La sécheresse accentue l’exode rural au Somaliland

Quelques averses viennent de tomber dans le nord de la Somalie, mais elles n’ont pas suffi à mettre fin à l’exode vers les centres urbains des populations rurales touchées par la sécheresse au Somaliland, d’après des sources officielles locales.

« Nous savons que des centaines de milliers de personnes ont été déplacées vers les centres urbains », a dit Abdihakim Garaad Mohamoud, adjoint au ministre de la Réinstallation, de la réinsertion et de la réhabilitation du Somaliland.

« Toutes les villes du Somaliland accueillent un très grand nombre de personnes déplacées à cause de la sécheresse récente », a-t-il ajouté. « Soixante pour cent des habitants ont été touchés, qu’ils soient agriculteurs ou agriculteurs éleveurs. De l’ouest à l’est, du nord au sud, tout le Somaliland a subi la sécheresse ».

Dans les villes de la république autoproclamée, comme Burao, Berbera, Erigavo, Las’anod et Badhan, les abris temporaires se multiplient tandis que les populations rurales continuent à affluer.

« Le gouvernement a prévu de répondre au problème, mais nos moyens sont limités », a dit à IRIN M. Mohamoud, à Hargeisa. « Soixante pour cent des animaux sont morts. Un [homme] qui avait 200 moutons en a perdu 110-120, et un autre qui avait 20 chameaux en a perdu la moitié ».

Jama Abdillahi Warsame, gouverneur de la région de Togdheer, a indiqué que son gouvernement transportait de l’eau à 78 villages, avec l’aide d’organisations non gouvernementales (ONG) locales.

« Nous estimons que plus de 8 000 personnes ont quitté des zones rurales pour s’installer à Burao [la ville où se trouve le principal marché au bétail] », a-t-il dit à IRIN.

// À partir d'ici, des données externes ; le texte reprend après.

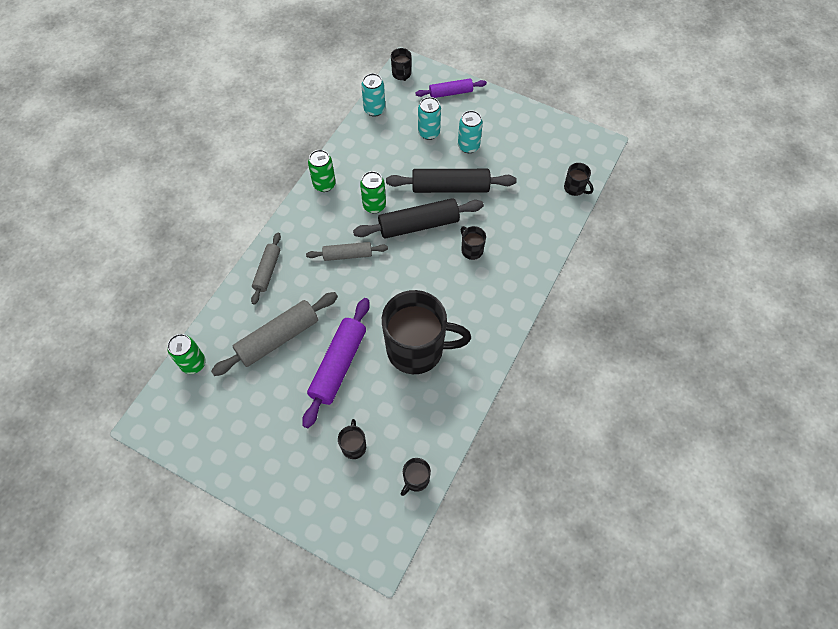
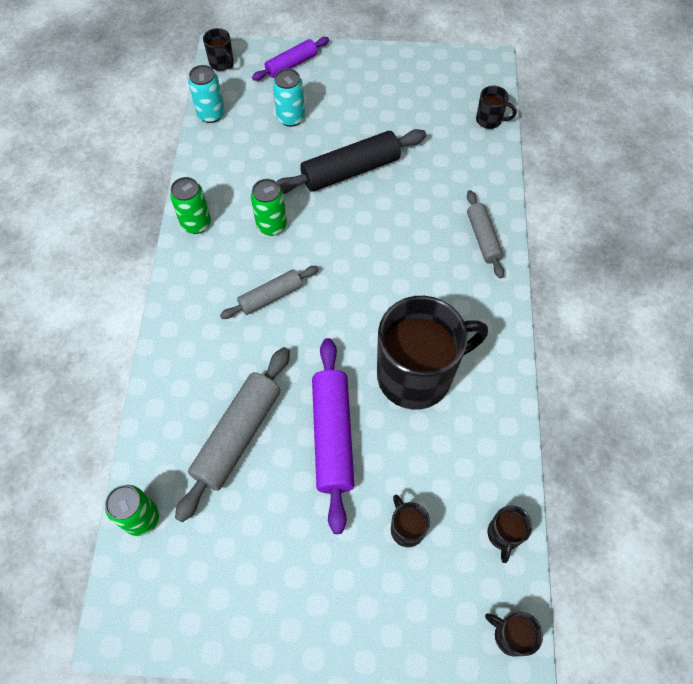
camera: 25 degrees left, 0 degrees up
grey rolling pin [251,232,281,305] -> grey rolling pin moved to [467,190,504,278]
black rolling pin [353,198,484,239] -> none
turquoise can [458,110,483,153] -> none
black mug [461,226,486,260] -> black mug moved to [485,612,543,656]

D’après lui, les districts les plus vulnérables sont Hod, Ina Afmadobe, War-Imran, Ilka-Cadays, Bali-Hiile, Suryo, Lebi-Guun, Adow Yurura, Isku Dhoon, Burou et Qoryale dans la région de Togdheer, ainsi que Qori Dheere et Ainabo dans la région de Sool.

Des pluies tardives

L’adjoint au ministre a indiqué que les pluies avaient commencé à tomber dans la plus grande partie du Somaliland, mais que la situation d’urgence n’était pas terminée. Les prix alimentaires, par exemple, sont toujours élevés.

« Quelques averses sont tombées, mais les animaux et les populations sont tellement faibles qu’ils ne seront peut-être pas capables de survivre à l’humidité », a-t-il ajouté. « Nous appelons la communauté internationale à aider les personnes touchées par la sécheresse ».

Dans la ville portuaire de Berbera, des commerçants ont indiqué que le prix du sucre avait augmenté d’environ 70 pour cent au cours des dernières semaines.

Mohamed Ahmed Imbir, qui tient un magasin d’alimentation à Berbera, a dit à IRIN : « Avant, nous vendions le sac de sucre à 28 dollars, maintenant nous le vendons à 34 dollars ». Il n’a pas su expliquer pourquoi les prix avaient augmenté.

Le 22 juin, le Réseau des systèmes d’alerte précoce contre la famine (FEWS Net) avait averti que la sécheresse dans le centre de la Somalie s’était propagée vers le nord, touchant les principales zones d’élevage du plateau de Sool, la vallée de Nugaal, et les zones de subsistance de Hawd.

La situation représente une menace pour plus de 700 000 éleveurs et une partie importante de la population urbaine, dont les sources de revenus et d’alimentation dépendent fortement du marché du bétail.